『チョッちゃん』(2025年6月9日の週)2025-06-15

2025年6月15日 當山日出夫

『チョッちゃん』』 2025年6月9日の週

この週もいろいろとあった。

まず、北海道にいる父親と母親が東京にやって来た。甥の結婚式に出るということだった。しかし、お父さんの俊道は、蝶子に会おうとしない。お母さんのみさは、蝶子と久しぶりに会う。父親の俊道の気持ちとしては、娘の蝶子のことが気がかりでしかたがない、会いたい気持ちはあるのだが、素直に会いに行くということができない。素直でないし、頑固者である。意地っ張りでもある。その俊道の屈折した気持ちを、わずかな台詞と表情、立ち居振る舞い、これで表現しているというのは、とてもドラマの作り方としてうまいと感じる。

岩崎要は、蝶子とみさの前で、ユーモレスクを演奏する。その曲を、俊道は、アパートの外の路上で聞いている。思いおこせば、ユーモレスクは、蝶子に惚れた要が、蝶子の部屋の外で演奏していた曲でもある。この曲を、蝶子とみさ、そして、俊道が、それぞれの思いを胸に秘めながら聞いていることになる。

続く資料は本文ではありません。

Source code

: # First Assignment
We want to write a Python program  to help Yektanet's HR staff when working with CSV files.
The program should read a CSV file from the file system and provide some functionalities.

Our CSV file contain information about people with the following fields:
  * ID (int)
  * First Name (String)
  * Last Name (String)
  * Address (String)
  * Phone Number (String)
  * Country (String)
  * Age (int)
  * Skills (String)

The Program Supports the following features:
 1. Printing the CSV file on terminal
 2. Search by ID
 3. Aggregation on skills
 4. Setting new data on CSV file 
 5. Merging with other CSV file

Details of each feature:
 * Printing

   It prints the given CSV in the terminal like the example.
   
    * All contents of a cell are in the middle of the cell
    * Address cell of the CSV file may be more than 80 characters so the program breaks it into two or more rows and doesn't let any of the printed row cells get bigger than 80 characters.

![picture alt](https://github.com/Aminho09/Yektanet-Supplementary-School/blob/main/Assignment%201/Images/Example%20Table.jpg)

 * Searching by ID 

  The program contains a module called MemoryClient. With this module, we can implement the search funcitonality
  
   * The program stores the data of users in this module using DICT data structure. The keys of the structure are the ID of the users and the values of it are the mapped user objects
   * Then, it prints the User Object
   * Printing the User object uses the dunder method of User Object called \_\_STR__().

北海道での幼なじみの頼介が、陸軍の兵士となって、泰輔おじさんの家にやってくる。階級章を見ると一等兵のようだった。時代としては、昭和7年になっている。前年の昭和6年に満州事変があり、この年は満州国の建国の年である。このような時代背景にあって、地方の貧しい農家の出身者が、東京で工場で働くこともできず、陸軍に入隊するということは、自然な流れであっただろう。今の価値観からすると、昭和の軍隊というと、悪の権化のように思いがちであるが、士官、下士官、兵卒、それぞれの置かれた環境や出自によって、それぞれに思うところがあったはずである。

泰輔おじさんが、頼介の住所をそのままにしておいたので、軍隊に入ることができた。こういうことの時代の背景の説明は、適切であり、ドラマのなかに溶け込んでいる。

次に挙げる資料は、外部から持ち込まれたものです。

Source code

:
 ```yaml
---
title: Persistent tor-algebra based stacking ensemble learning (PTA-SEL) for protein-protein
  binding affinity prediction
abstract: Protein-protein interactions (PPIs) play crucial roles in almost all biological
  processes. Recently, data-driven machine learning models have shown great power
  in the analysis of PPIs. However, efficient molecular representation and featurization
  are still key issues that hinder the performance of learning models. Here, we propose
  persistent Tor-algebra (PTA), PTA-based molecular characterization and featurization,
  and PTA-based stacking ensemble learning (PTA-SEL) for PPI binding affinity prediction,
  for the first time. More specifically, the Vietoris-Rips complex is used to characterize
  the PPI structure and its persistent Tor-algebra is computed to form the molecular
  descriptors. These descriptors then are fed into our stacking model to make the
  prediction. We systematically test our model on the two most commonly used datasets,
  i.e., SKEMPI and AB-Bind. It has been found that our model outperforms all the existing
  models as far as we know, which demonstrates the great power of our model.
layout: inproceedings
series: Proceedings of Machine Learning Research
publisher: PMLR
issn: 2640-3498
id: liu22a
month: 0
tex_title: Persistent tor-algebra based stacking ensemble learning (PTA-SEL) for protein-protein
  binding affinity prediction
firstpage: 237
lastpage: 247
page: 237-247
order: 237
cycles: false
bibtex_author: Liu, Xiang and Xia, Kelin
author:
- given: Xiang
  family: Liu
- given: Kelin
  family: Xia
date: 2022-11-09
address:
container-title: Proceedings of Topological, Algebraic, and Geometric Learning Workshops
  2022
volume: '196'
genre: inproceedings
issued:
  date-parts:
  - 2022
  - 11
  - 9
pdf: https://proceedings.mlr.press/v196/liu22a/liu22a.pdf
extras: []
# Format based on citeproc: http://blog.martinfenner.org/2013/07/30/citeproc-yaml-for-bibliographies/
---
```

このドラマの作られた時代、1980年代は、昭和の軍隊をかなりリアルに覚えていた時代でもある。それを体験的に知っている人びとが多く存命であり、また、ほとんど視聴者の父母の世代のことでもあった。こういう経験的な記憶が生きていた時代だからこそ、このドラマの頼介のような選択があった(それしかなかった)ことを、肯定的に見る眼差しがあったことになる。

どうでもいいようなことだが、富子おばさんと連平の無駄話のような会話とか、蝶子と富子おばさんが、おはぎを食べながら日常的な会話をするとか、このようなシーンは、現代の朝ドラではあまり見なくなったことかと思う。(強いていえば、現代では、演技がなんとなく大げさで、台詞による説明が過剰である。)

蝶子が妊娠していることが分かって、要は、バイオリンを取り出してきて、ブラームスの子守唄を演奏する。お腹のなかの赤ちゃんに、父親の演奏するバイオリンを聞かせたいという。こういうエピソードは、なんとなくいいなと思って見ている。